Copper mine stark window into colonial history
By SHELLEY K. WONG
By SHELLEY K. WONG
EAST GRANBY, Conn. — Entering the mine at Old New-Gate Prison & Copper Mine is like being hit with a burst of air conditioning.
A staircase leads to a tunnel more than 30 feet below the earth's surface and winds its way through the darkness, where the air is a constant, chilly 52 degrees.
"Cool, what's over there?" said 8-year-old Elijah Baker, his sandals slapping the wet basalt, where moisture seeps down from the ground above and slithers along the rocks.
The tunnels seem to go on forever in what is considered the birthplace of the American copper industry. Old New-Gate Prison & Copper Mine offers a glimpse into a colonial-era industrial wonder, carved out long before there was dynamite, big drills or open pits.
About 30 minutes north of Hartford, Connecticut's capital city, it's not only the nation's first chartered copper mine but also the country's first state prison, a place that once housed criminals and British loyalists during the Revolutionary War.
COPPER FOR CANNONS
Even its history as a tourist attraction is more than a century old. It was opened to curious visitors in the mid-1860s. Today it is a national historic landmark.
The mine, established in the early 1700s, consists of about two miles of tunnels, said Lance Kozikowski, the site supervisor. Much of the copper excavated from the site was moved along the Connecticut River and up to Boston, where it was shipped to refineries in England. The red metal was used for many items during that period, from coins to cooking utensils to cannon barrels. Today, copper is used in everything from the electrical wiring in homes to car motors.
The mine in East Granby didn't generate enough profit and was shut down around 1770 after nearly 70 years of excavation. But as the mine was going under, copper mines began cropping up across the country. Eventually, much larger copper deposits were found in states such as Arizona, Utah, New Mexico and Michigan.
"By the time you hit the mid-1800s, all the activity was focused on the Midwest," said Ken Geremia, communications coordinator for the Copper Development Association. "It was a far more efficient and cost-effective area to excavate and mine the copper."
MINE BECOMES PRISON
Geremia estimates about 100 small copper mines and dozens of larger ones operate around the country, making the United States the second-leading producer of copper behind Chile.
Down in the tunnels, remnants of copper ore are everywhere.
"Oh, there's copper on the ground right there," said 9-year-old Joshua Baker, pointing out the greenish tinge in a rock to his cousins Elijah and 7-year-old Isaac, who live in Farmington.
The three bent down to look.
Their grandmother, 59-year-old Jan Baker, walked behind, following the racing echoes of their voices through the tunnels.
"Helloooo," Isaac shouted.

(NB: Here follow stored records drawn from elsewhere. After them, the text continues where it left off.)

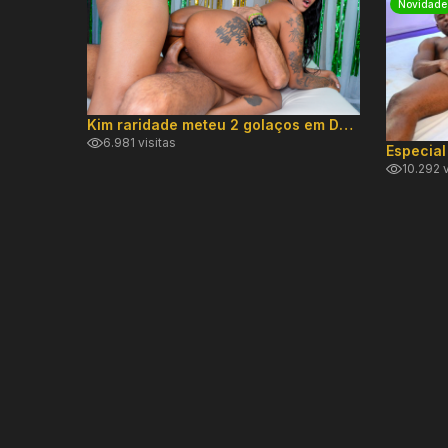
Novidade
Kim raridade meteu 2 golaços em DP hard!
6.981 visitas
10.292 v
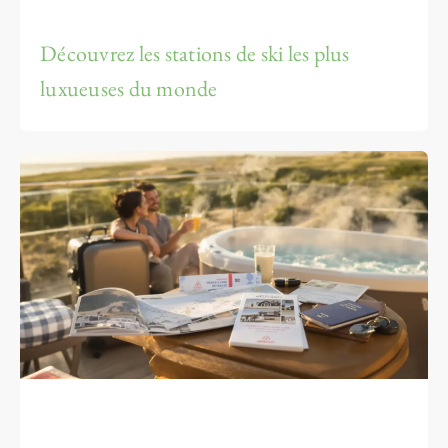
Découvrez les stations de ski les plus
luxueuses du monde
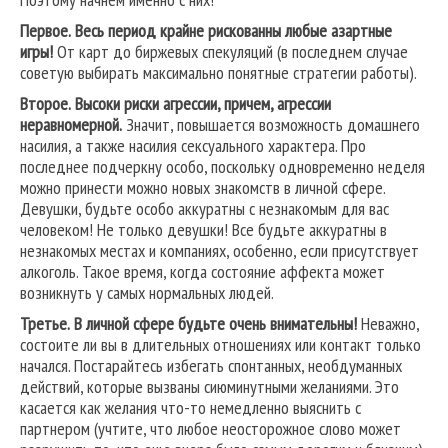
Первое.
Весь период крайне рискованны любые азартные
игры!
От карт до биржевых спекуляций (в последнем случае
советую выбирать максимально понятные стратегии работы).
Второе.
Высоки риски агрессии, причем, агрессии
неравномерной.
Значит, повышается возможность домашнего
насилия, а также насилия сексуального характера. Про
последнее подчеркну особо, поскольку одновременно неделя
можно принести можно новых знакомств в личной сфере.
Девушки, будьте особо аккуратны с незнакомым для вас
человеком! Не только девушки! Все будьте аккуратны в
незнакомых местах и компаниях, особенно, если присутствует
алкоголь. Такое время, когда состояние аффекта может
возникнуть у самых нормальных людей.
Третье.
В личной сфере будьте очень внимательны!
Неважно,
состоите ли вы в длительных отношениях или контакт только
начался. Постарайтесь избегать спонтанных, необдуманных
действий, которые вызваны сиюминутными желаниями. Это
касается как желания что-то немедленно выяснить с
партнером (учтите, что любое неосторожное слово может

He stopped to look up a 45-foot hole, part of a well that provided water to the inmates. The well, now filled with gravel, harkens back to the second use of the mine as a prison. The prison well once claimed the life of an inmate, Abel Starkey, who tried to escape with a rope thrown down by a prison guard who had been bribed, Kozikowski said. The rope snapped and Starkey fell to his death.

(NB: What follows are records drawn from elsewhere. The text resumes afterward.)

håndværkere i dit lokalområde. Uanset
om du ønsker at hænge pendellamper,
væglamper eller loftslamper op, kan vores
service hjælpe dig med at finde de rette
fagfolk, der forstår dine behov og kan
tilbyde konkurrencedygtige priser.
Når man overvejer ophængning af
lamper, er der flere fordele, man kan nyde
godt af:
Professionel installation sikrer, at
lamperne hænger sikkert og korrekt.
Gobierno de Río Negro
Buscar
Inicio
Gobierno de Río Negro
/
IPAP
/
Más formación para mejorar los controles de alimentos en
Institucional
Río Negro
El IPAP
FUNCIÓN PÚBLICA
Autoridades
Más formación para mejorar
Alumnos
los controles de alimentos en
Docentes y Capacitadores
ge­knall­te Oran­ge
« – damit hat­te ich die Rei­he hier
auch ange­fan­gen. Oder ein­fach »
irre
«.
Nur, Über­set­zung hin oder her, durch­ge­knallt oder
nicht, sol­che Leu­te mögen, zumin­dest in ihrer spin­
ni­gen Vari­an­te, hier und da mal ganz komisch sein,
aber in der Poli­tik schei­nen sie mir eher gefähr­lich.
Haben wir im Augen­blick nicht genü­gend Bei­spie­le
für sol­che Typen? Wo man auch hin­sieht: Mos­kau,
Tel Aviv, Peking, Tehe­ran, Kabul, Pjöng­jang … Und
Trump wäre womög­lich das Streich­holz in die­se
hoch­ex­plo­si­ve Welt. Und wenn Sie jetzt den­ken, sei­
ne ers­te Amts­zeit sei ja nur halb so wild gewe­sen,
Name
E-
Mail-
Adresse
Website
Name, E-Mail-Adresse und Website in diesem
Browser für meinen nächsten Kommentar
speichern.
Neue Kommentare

There were many attempted escapes in the nearly 50-year history of the prison. When it opened in 1773, John Hinson became the first to enter New-Gate and the first to escape. With the help of a conspirator, the convicted burglar climbed a 70-foot shaft to find his way out after just 18 days. In the early days of the prison, miners, not guards, were in charge of the prisoners.
"It was a good idea but unfortunately, like most criminals, they're going to want to get a way out, and these miners were not guards, they were not armed and, as a result, the prisoners would bang them over the head with a shovel and try to escape," Kozikowski said.
As criminal activity increased in the colonies, the need for a place to incarcerate criminals grew, Kozikowski said. At the time, the mine seemed ideal. It was isolated and the prisoners could sleep there and also generate income by working the mines. But by the turn of the century, copper mining had ceased to be fruitful and the prison turned to making nails that were sold to the general public, Kozikowski said. Inmates also produced whiskey barrels for a distiller down the road, fashioned wagon wheels as farming in the area burgeoned, and made shoes.
SEEING EARLY HISTORY
At any given time, there were 90 to 100 inmates at the prison, Kozikowski said.
By 1800, the prison had built its first cell block above ground in an effort to provide more humane living conditions.
In 1827, the prisoners were transferred to the newly constructed Wethersfield State Prison, a larger prison closer to the capital.
"Why do people come?" Kozikowski said. "They don't come to see a pile of rock in ruin. Some people are students of history and penology, and they want to know about the early prisons and how they came about and how the prisoners were treated, but the vast majority of people, the first place they head to are the copper mines.
"It's unique," he added. "Where else in New England can you visit a copper mine underground? Nowhere. This is it."